王小小摸了摸他的頭:“是你的,大的你一個人吃,軍軍敢搶,我打他屁股。”
王小小把融化的巧克力倒到奶油上,再用切碎的黃桃點綴。
賀瑾喜歡吃白切雞,王小小把雞給燙熟,把兔頭全部鹵好、洋蔥炒肉、亂鍋燉。
王小小把熱水倒到大桶里:“小瑾,你去洗一個澡。”
王漫是最早回來的,把飯盒交給小小。
“哥,我明天去我親爹那邊,把軍軍也帶去,讓他陪敏姐姐,我和小瑾直接往那邊走去沈城。”
王漫:“軍軍偽裝任務執行難度,因監督者更換,預計暴露上升30%,但在前線邊防,第二線,被人知道下降了50%,計劃可行。”
丁旭推門要馬上進屋,王漫:“旭旭,等十分鐘進屋。”
“旭旭十天后日常回歸,因缺乏有效約束,發生‘熊政委事件’類似違規行為的概率,預估上升至20%。”
王小小聽著,面癱臉差點沒繃住。
王漫沒理她:“我要求接管旭旭的訓練,與旭旭建立匯報制度,確保其每日活動軌跡清晰。”

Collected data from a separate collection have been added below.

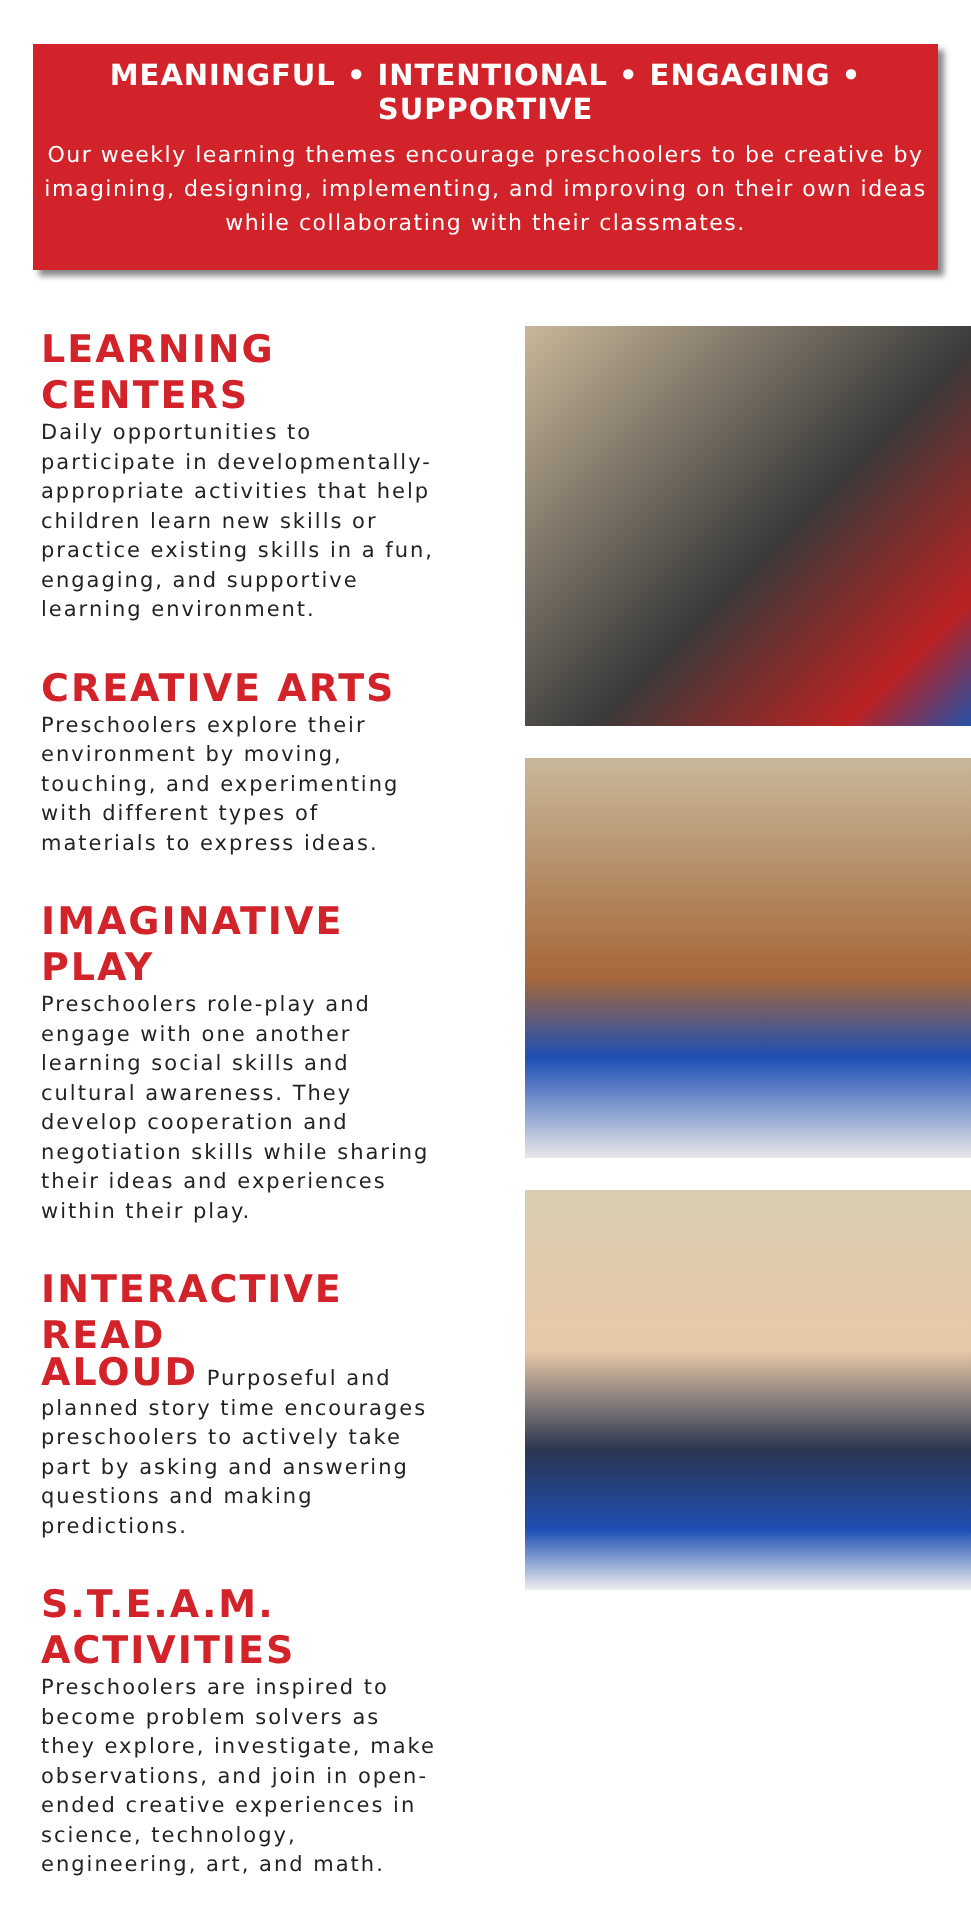MEANINGFUL • INTENTIONAL • ENGAGING • SUPPORTIVE
Our weekly learning themes encourage preschoolers to be creative by imagining, designing, implementing, and improving on their own ideas while collaborating with their classmates.
LEARNING CENTERS
Daily opportunities to participate in developmentally-appropriate activities that help children learn new skills or practice existing skills in a fun, engaging, and supportive learning environment.
CREATIVE ARTS
Preschoolers explore their environment by moving, touching, and experimenting with different types of materials to express ideas.
IMAGINATIVE PLAY
Preschoolers role-play and engage with one another learning social skills and cultural awareness. They develop cooperation and negotiation skills while sharing their ideas and experiences within their play.
INTERACTIVE READ
ALOUD Purposeful and planned story time encourages preschoolers to actively take part by asking and answering questions and making predictions.
S.T.E.A.M. ACTIVITIES
Preschoolers are inspired to become problem solvers as they explore, investigate, make observations, and join in open-ended creative experiences in science, technology, engineering, art, and math.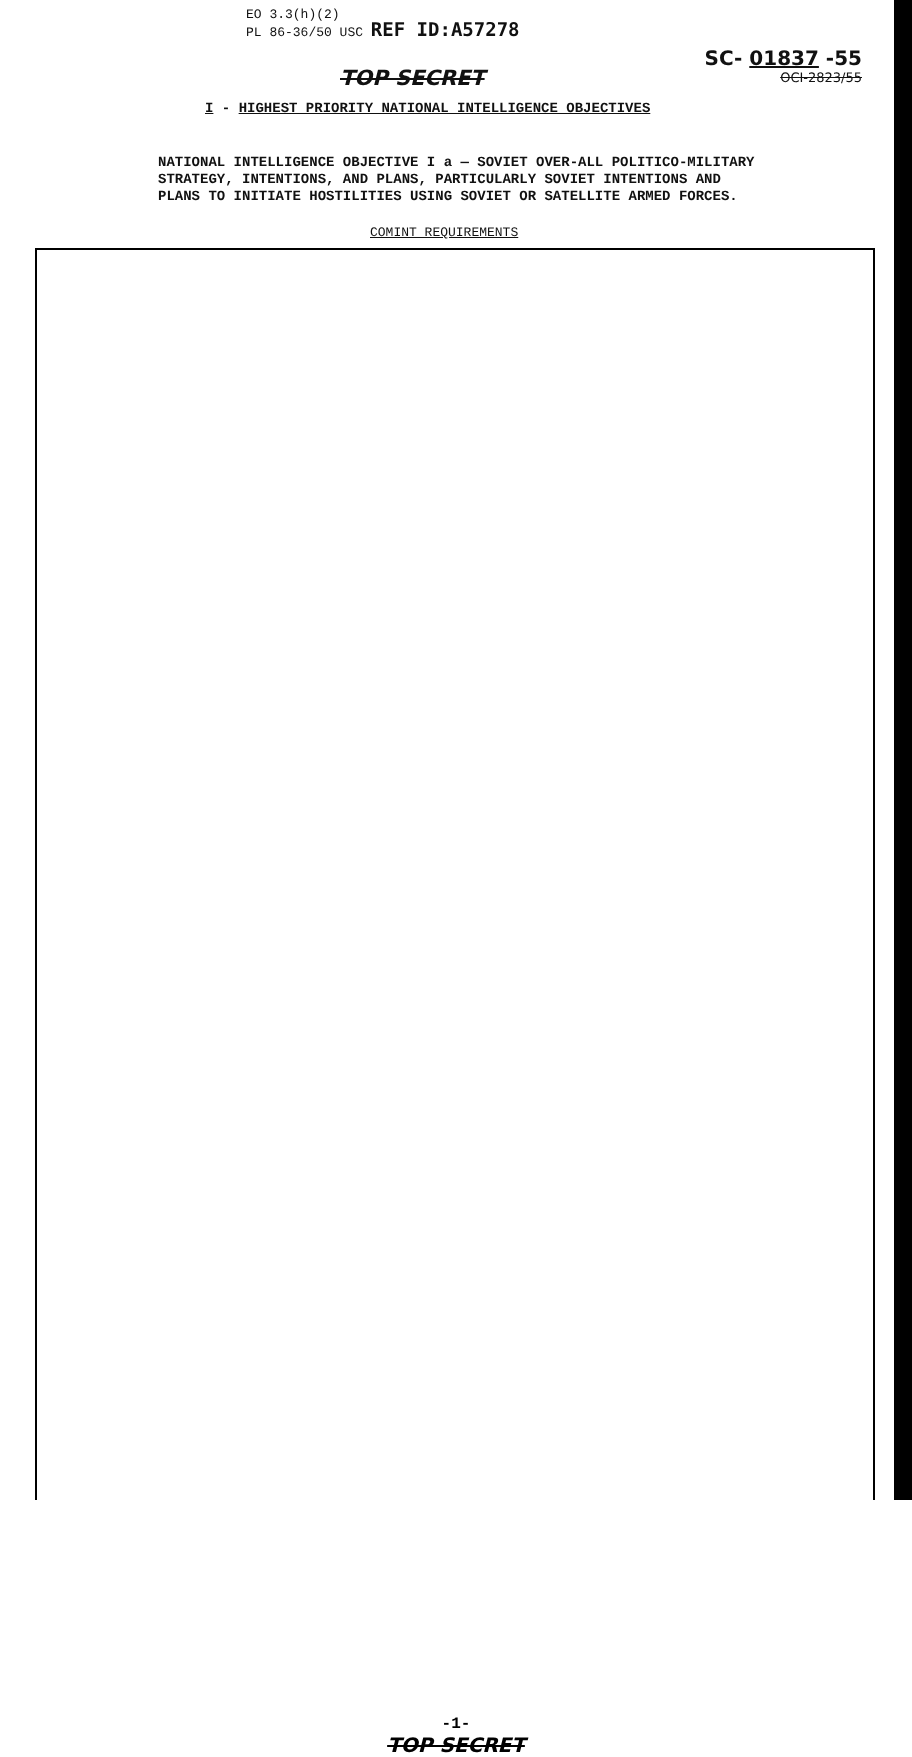EO 3.3(h)(2)
PL 86-36/50 USC REF ID:A57278
TOP SECRET
SC- 01837 -55
OCI-2823/55
I - HIGHEST PRIORITY NATIONAL INTELLIGENCE OBJECTIVES
NATIONAL INTELLIGENCE OBJECTIVE I a — SOVIET OVER-ALL POLITICO-MILITARY STRATEGY, INTENTIONS, AND PLANS, PARTICULARLY SOVIET INTENTIONS AND PLANS TO INITIATE HOSTILITIES USING SOVIET OR SATELLITE ARMED FORCES.
COMINT REQUIREMENTS
-1-
TOP SECRET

王小小看著王漫,眼神認真:“家里交給你,我放心。就按你的方案執行。如果旭哥不聽你的,直接揍一頓。”
王漫點了點頭,似乎對這個授權很滿意:“指令接收。保證完成任務。”
丁旭難道不應該問問當事人的嗎?
軍軍抱著枕頭,小聲嘟囔:“可以吃飯了,我不搶大蛋糕,但是我就想吃個小蛋糕……”
蛋糕的甜香混合著燉肉的咸香,在小小的屋子里彌漫開。
王小小把那個精心裝飾的大蛋糕端到賀瑾面前,上面用奶油和黃桃拼了個歪歪扭扭但能看出是“生日快樂”的圖案,融化的巧克力像河流一樣流淌過奶油表面。
“生日快樂,小瑾。”王小小的聲音比平時軟和了些。
賀瑾看著那個比他的臉還大的蛋糕,眼睛亮得像盛了星星。他用力點頭,嘴角咧開一個大大的笑容:“謝謝姐!”
王小小又把四個迷你蛋糕分給王漫、軍軍、丁旭和自已。
軍軍看看自已手里巴掌大的小蛋糕,又看看賀瑾面前那座奶油山,咽了口口水,但想起姑姑的話和小瑾叔給的大白兔。
軍軍還是老老實實地捧著自已的那份,小口小口吃起來,一臉幸福。
晚餐很豐盛。白切雞的皮黃澄澄、油亮亮,蘸著王小小特調的姜蔥醬;鹵兔頭又香又辣,啃起來十分過癮;洋蔥炒肉帶著洋蔥特有的甜脆;亂鍋燉里咕嘟著白菜、豆腐、粉條和午餐肉,熱氣騰騰。
吃完飯,王漫拿出地圖:“我問過首長了,我可以告訴你這些,記住我畫圈的地方,這些是友軍單位,軍內部油料供應點,憑借軍用證件和油票進行補給。”
“口糧也可以補給,他們那里基本上有食堂,要帶上錢和票。”
王小小:“謝謝哥。”
王漫:“晚上開車比白天開車事故要高上百分之兩百,晚上不許開車。”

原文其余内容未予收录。